Royal Scottish Geographical Society Medal for Professor Niamh Shortt

Congratulations to Professor Niamh Shortt who has been awarded the Royal Scottish Geographical Society President’s Medal.

05 March 2021

The Royal Scottish Geographical Society (RSGS) President’s Medal recognises achievement and celebrates the impact of geographers’ work on wider society. Niamh will also receive an Honorary Fellowship with her medal.

Niamh is a Professor of Health Geographies and co-director of the Centre for Environment, Society and Health (CRESH) at the University of Edinburgh. She is an active member of the SPECTRUM Consortium, working across Work Package 5: Shaping the local environment to change behaviour and prevent harm.

Niamh’s research explores the relationship between health and place, with a focus on health inequalities between social groups and between neighbourhoods. Niamh has a particular interest in how features of the retail environment, including the sale of alcohol and tobacco, are unevenly distributed. Her research has demonstrated that the availability of outlets selling alcohol and tobacco are highest in our most deprived communities and that this has a disproportionate impact on low-income groups.

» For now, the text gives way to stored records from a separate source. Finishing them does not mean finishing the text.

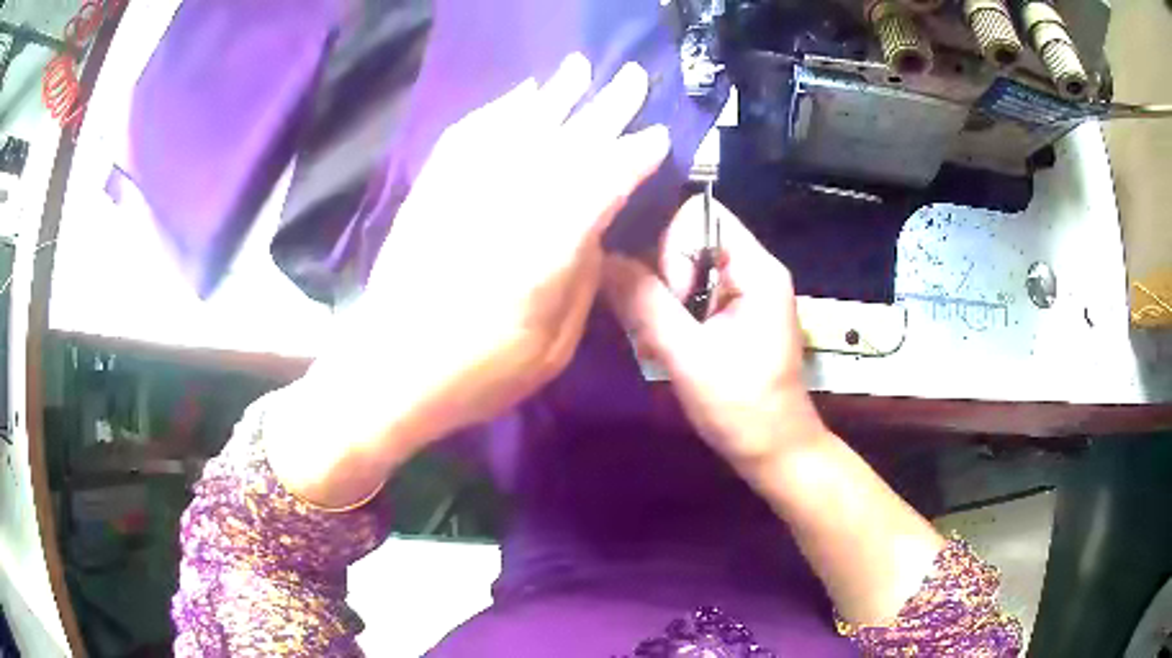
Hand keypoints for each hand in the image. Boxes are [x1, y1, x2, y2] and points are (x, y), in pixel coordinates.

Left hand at [270, 54, 669, 505]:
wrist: (388, 370)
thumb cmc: (475, 374)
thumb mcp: (551, 350)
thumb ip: (580, 283)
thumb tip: (596, 235)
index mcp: (548, 247)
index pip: (604, 181)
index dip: (634, 155)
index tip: (656, 136)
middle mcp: (510, 203)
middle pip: (567, 140)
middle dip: (605, 106)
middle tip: (630, 78)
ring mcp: (466, 189)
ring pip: (518, 126)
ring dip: (553, 94)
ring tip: (577, 69)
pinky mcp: (433, 189)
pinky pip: (469, 135)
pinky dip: (496, 110)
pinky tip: (517, 97)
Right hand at [603, 196, 828, 470]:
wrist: (774, 452)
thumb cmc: (742, 408)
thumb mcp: (689, 356)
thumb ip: (645, 304)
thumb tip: (602, 259)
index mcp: (755, 268)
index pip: (698, 215)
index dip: (669, 245)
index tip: (666, 295)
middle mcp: (751, 269)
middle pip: (687, 239)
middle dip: (659, 276)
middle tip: (650, 323)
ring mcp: (741, 291)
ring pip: (683, 268)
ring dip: (660, 299)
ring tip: (652, 340)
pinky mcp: (730, 314)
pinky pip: (689, 293)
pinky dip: (669, 314)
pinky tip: (660, 346)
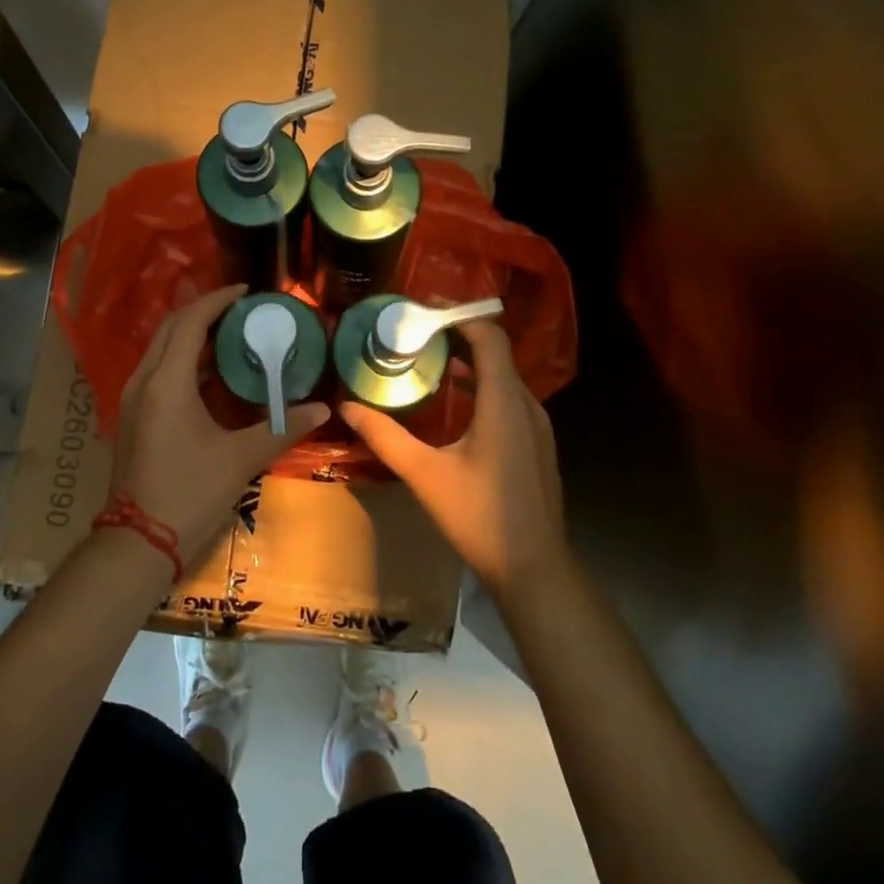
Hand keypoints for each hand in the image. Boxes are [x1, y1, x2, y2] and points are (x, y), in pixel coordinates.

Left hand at [110, 284, 329, 562]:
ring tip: (230, 333)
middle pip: (170, 328)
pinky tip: (210, 372)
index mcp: (167, 383)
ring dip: (191, 334)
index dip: (217, 301)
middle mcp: (143, 381)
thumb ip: (282, 428)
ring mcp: (133, 399)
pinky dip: (183, 359)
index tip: (246, 292)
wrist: (139, 542)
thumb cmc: (190, 494)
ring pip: (160, 348)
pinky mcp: (133, 416)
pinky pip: (157, 370)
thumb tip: (324, 409)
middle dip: (203, 311)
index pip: (190, 323)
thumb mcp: (241, 459)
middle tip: (240, 309)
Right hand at [341, 321, 565, 599]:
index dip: (459, 318)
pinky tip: (454, 407)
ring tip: (428, 364)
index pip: (489, 338)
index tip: (422, 314)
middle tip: (415, 339)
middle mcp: (526, 406)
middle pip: (496, 354)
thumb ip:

I am delighted to receive this medal from the Royal Scottish Geographical Society. The Society has a mission to inspire and inform through its commitment to engage with public audiences and inform policy. Their commitment to engage with broader audiences is reflected in my approach to research. Our work has unveiled vast inequalities in health, and we need to take such findings beyond the University. In doing so, we can demonstrate how these health inequalities are avoidable, unfair, and shaped by a complex interaction of factors well beyond the rhetoric of individual responsibility.